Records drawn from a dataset
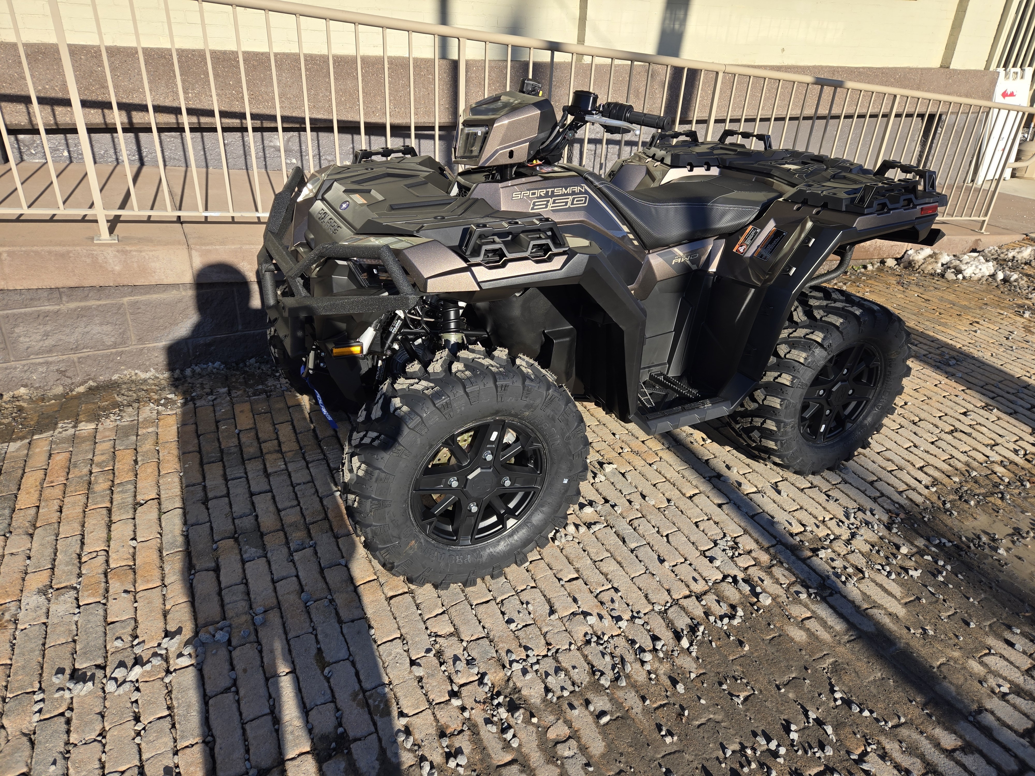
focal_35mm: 23
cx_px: 518
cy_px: 388
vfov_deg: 58.9
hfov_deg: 73.9
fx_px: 688
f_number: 1.8
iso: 25
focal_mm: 5.4
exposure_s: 1/1453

INSTRUCTIONS TO FOLLOW ▸ Repeat the preceding records precisely, and leave every picture out of the copy.

PROBLEM SOLUTION ▸
focal_35mm: 23
cx_px: 518
cy_px: 388
vfov_deg: 58.9
hfov_deg: 73.9
fx_px: 688
f_number: 1.8
iso: 25
focal_mm: 5.4
exposure_s: 1/1453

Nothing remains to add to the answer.